Eveready Industries India Ltd registered a 29 per cent drop in standalone net profit at ₹22 crore for the quarter ended June 30, 2022, as compared to ₹31 crore for the same period last year.
Revenue from operations on a standalone basis increased by nearly 19 per cent at ₹335 crore during the quarter under review as against ₹282 crore in the same period last year.
Healthy topline performance
Healthy growth in topline performance was backed by volume gains, despite a market slowdown due to inflationary conditions, the company said in a press statement. Being the largest player in the dry cell battery market, EIIL is leveraging its expertise to introduce new products in the market that will set the revenue momentum for the next few years.
“PAT mirrored the trend in operating performance. The company is focussed on driving manufacturing efficiencies with prudent cost management across various verticals to further improve profitability,” the release said.
Burmans, the promoters of Dabur India, recently took over as the promoters of Eveready Industries, pursuant to an open offer.
The company’s gross margin declined to 38.9 per cent (46.5 per cent) during the quarter under review and its EBITDA margin came down to 12.6 per cent (20.9 per cent).
Inflation impact
Performance in EBITDA factors in the impact of raw material inflation, which could not be fully passed on, and the return of business overheads, which had been curtailed in the previous year owing to the pandemic restrictions. Further, EIIL will continue to take initiatives to keep costs under check and margins are expected to improve going forward.
According to Suvamoy Saha, Managing Director, Eveready, the 19 per cent growth in revenues was realised, despite the challenges witnessed during the quarter on account of inflationary conditions.

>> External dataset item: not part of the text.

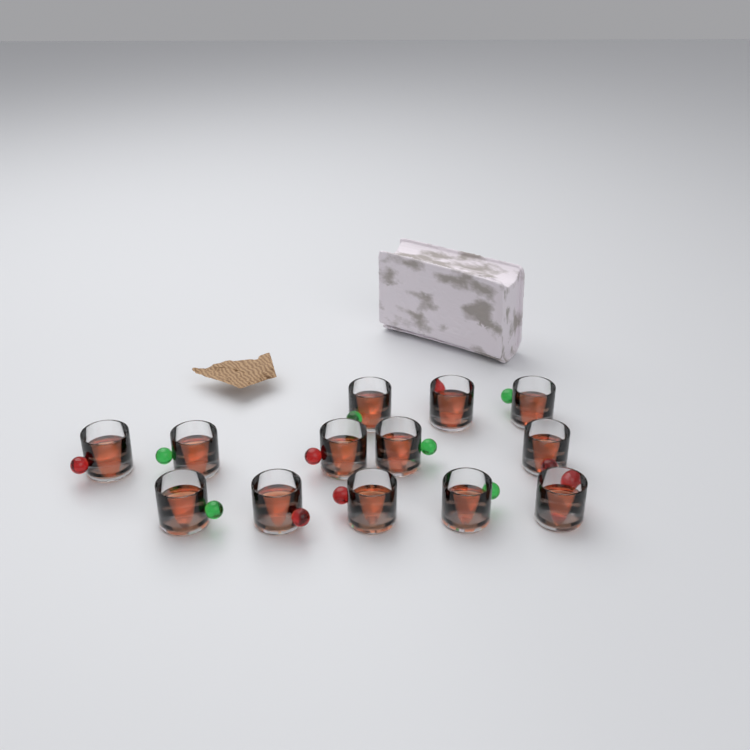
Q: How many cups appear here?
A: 13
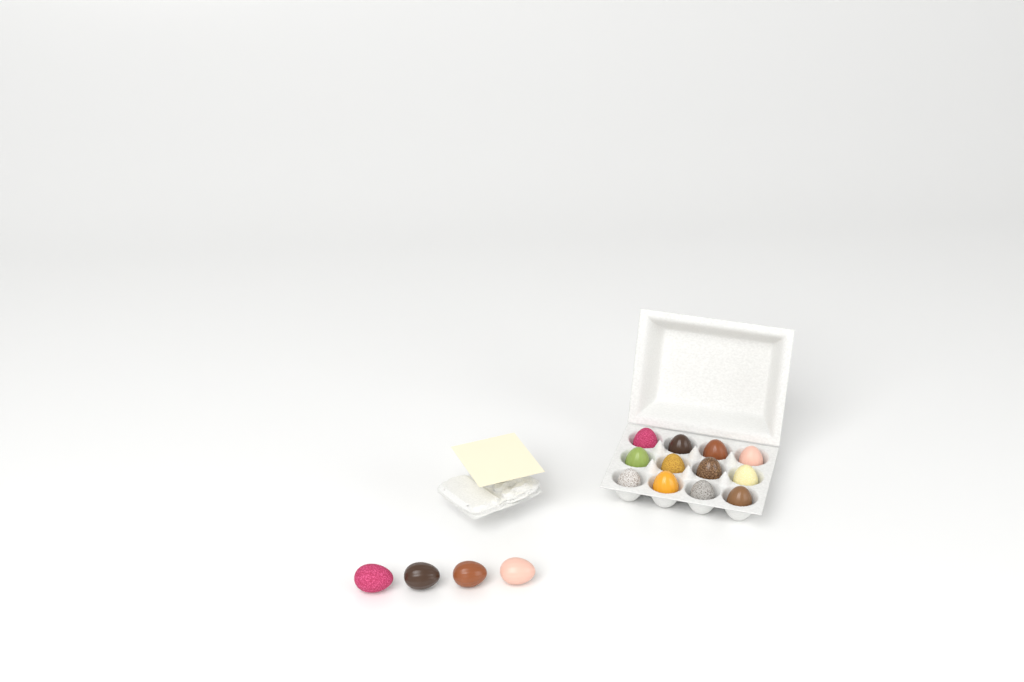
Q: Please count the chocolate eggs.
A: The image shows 16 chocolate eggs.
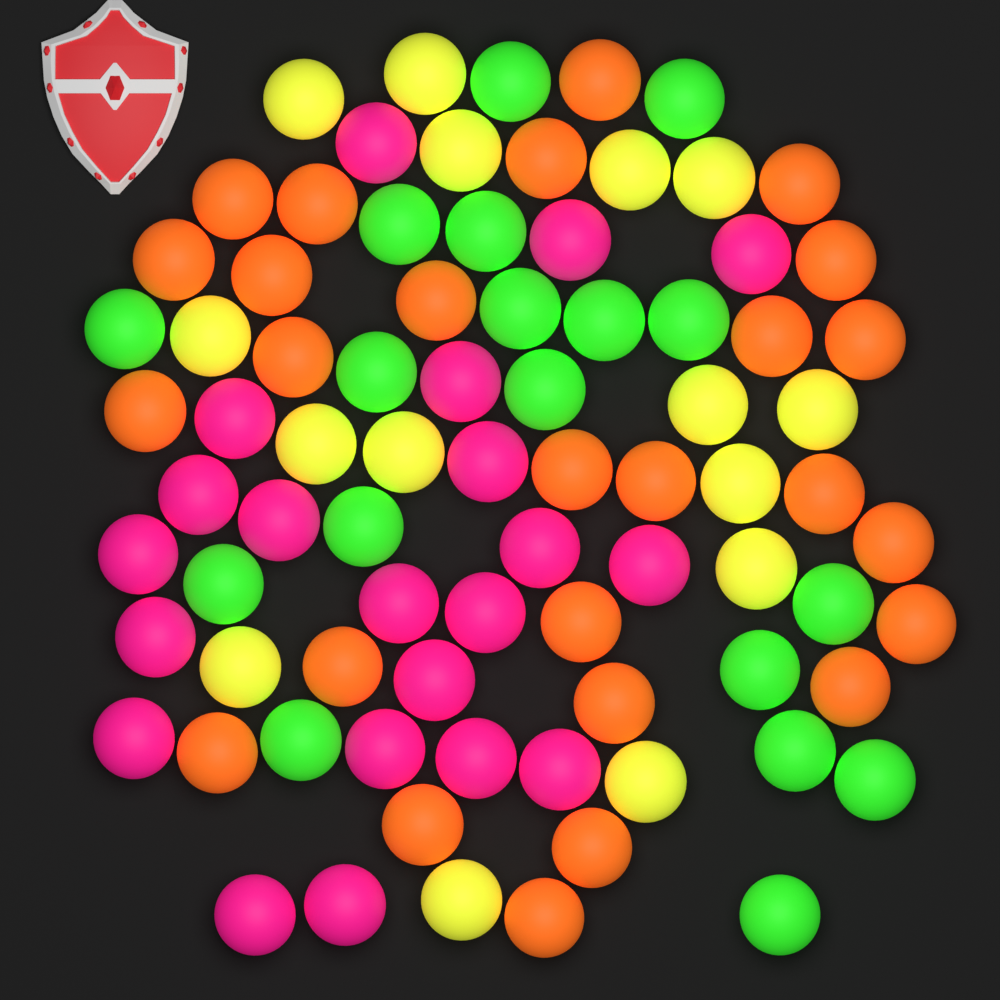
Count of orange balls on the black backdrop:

“Given the strong recall enjoyed by Eveready, we are making all efforts to create momentum across business segments through an enhanced portfolio that will be supported by our core strengths, i.e., sustained brand communication and effective distribution. Our reach has only become stronger over the years, and our endeavour is to further strengthen this network. With some structural improvements made within the organisation, I believe we are well poised to create new standards across all our segments of business,” he said in the statement.
The company has prioritised the augmentation of product offerings across flashlights and lighting, and these have been the core focus areas of the management during the quarter. It has onboarded several professionals at mid-to-senior level and within various functions to steer its growth momentum with a focus on driving healthy gains across all categories, the release said.
The company’s shares closed at ₹341.10, up by 7.52 per cent on the BSE on Monday.